What this task involves >>
The listing is to be printed in full, exactly as given.

Working data >>
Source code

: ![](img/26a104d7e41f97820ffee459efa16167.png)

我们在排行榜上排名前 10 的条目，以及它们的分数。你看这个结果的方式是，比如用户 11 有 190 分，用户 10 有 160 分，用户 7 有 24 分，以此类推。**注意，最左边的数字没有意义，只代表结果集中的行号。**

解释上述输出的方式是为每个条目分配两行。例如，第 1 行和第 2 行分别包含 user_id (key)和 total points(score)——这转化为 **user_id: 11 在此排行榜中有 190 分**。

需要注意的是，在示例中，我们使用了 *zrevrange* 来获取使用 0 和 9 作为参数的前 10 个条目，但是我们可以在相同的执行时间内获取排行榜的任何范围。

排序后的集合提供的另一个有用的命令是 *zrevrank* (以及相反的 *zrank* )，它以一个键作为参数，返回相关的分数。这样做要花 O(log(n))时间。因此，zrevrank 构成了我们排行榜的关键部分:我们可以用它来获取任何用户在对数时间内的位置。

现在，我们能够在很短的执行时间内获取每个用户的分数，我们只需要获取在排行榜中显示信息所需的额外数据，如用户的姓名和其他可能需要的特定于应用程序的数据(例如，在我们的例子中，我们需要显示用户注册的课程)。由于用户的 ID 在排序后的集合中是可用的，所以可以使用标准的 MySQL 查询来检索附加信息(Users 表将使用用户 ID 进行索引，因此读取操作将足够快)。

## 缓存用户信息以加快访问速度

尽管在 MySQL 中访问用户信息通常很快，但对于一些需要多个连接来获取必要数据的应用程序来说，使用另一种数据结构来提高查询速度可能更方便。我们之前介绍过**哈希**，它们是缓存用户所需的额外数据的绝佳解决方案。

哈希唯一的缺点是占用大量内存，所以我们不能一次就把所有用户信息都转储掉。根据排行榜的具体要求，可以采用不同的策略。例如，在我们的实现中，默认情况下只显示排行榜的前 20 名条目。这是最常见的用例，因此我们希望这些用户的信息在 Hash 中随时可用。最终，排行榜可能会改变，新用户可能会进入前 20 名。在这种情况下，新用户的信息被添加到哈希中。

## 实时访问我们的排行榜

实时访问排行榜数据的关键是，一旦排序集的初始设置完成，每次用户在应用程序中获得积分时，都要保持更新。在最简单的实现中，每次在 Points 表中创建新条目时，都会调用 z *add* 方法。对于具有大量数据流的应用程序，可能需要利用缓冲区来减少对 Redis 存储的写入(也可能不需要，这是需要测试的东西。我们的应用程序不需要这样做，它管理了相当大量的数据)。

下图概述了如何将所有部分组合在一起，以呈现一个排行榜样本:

Result of this exercise >>
Source code

: ![](img/26a104d7e41f97820ffee459efa16167.png)

我们在排行榜上排名前 10 的条目，以及它们的分数。你看这个结果的方式是，比如用户 11 有 190 分，用户 10 有 160 分，用户 7 有 24 分，以此类推。**注意，最左边的数字没有意义，只代表结果集中的行号。**

解释上述输出的方式是为每个条目分配两行。例如，第 1 行和第 2 行分别包含 user_id (key)和 total points(score)——这转化为 **user_id: 11 在此排行榜中有 190 分**。

需要注意的是，在示例中，我们使用了 *zrevrange* 来获取使用 0 和 9 作为参数的前 10 个条目，但是我们可以在相同的执行时间内获取排行榜的任何范围。

排序后的集合提供的另一个有用的命令是 *zrevrank* (以及相反的 *zrank* )，它以一个键作为参数，返回相关的分数。这样做要花 O(log(n))时间。因此，zrevrank 构成了我们排行榜的关键部分:我们可以用它来获取任何用户在对数时间内的位置。

现在，我们能够在很短的执行时间内获取每个用户的分数，我们只需要获取在排行榜中显示信息所需的额外数据，如用户的姓名和其他可能需要的特定于应用程序的数据(例如，在我们的例子中，我们需要显示用户注册的课程)。由于用户的 ID 在排序后的集合中是可用的，所以可以使用标准的 MySQL 查询来检索附加信息(Users 表将使用用户 ID 进行索引，因此读取操作将足够快)。

## 缓存用户信息以加快访问速度

尽管在 MySQL 中访问用户信息通常很快，但对于一些需要多个连接来获取必要数据的应用程序来说，使用另一种数据结构来提高查询速度可能更方便。我们之前介绍过**哈希**，它们是缓存用户所需的额外数据的绝佳解决方案。

哈希唯一的缺点是占用大量内存，所以我们不能一次就把所有用户信息都转储掉。根据排行榜的具体要求，可以采用不同的策略。例如，在我们的实现中，默认情况下只显示排行榜的前 20 名条目。这是最常见的用例，因此我们希望这些用户的信息在 Hash 中随时可用。最终，排行榜可能会改变，新用户可能会进入前 20 名。在这种情况下，新用户的信息被添加到哈希中。

## 实时访问我们的排行榜

实时访问排行榜数据的关键是，一旦排序集的初始设置完成，每次用户在应用程序中获得积分时，都要保持更新。在最简单的实现中，每次在 Points 表中创建新条目时，都会调用 z *add* 方法。对于具有大量数据流的应用程序，可能需要利用缓冲区来减少对 Redis 存储的写入(也可能不需要，这是需要测试的东西。我们的应用程序不需要这样做，它管理了相当大量的数据)。

下图概述了如何将所有部分组合在一起，以呈现一个排行榜样本:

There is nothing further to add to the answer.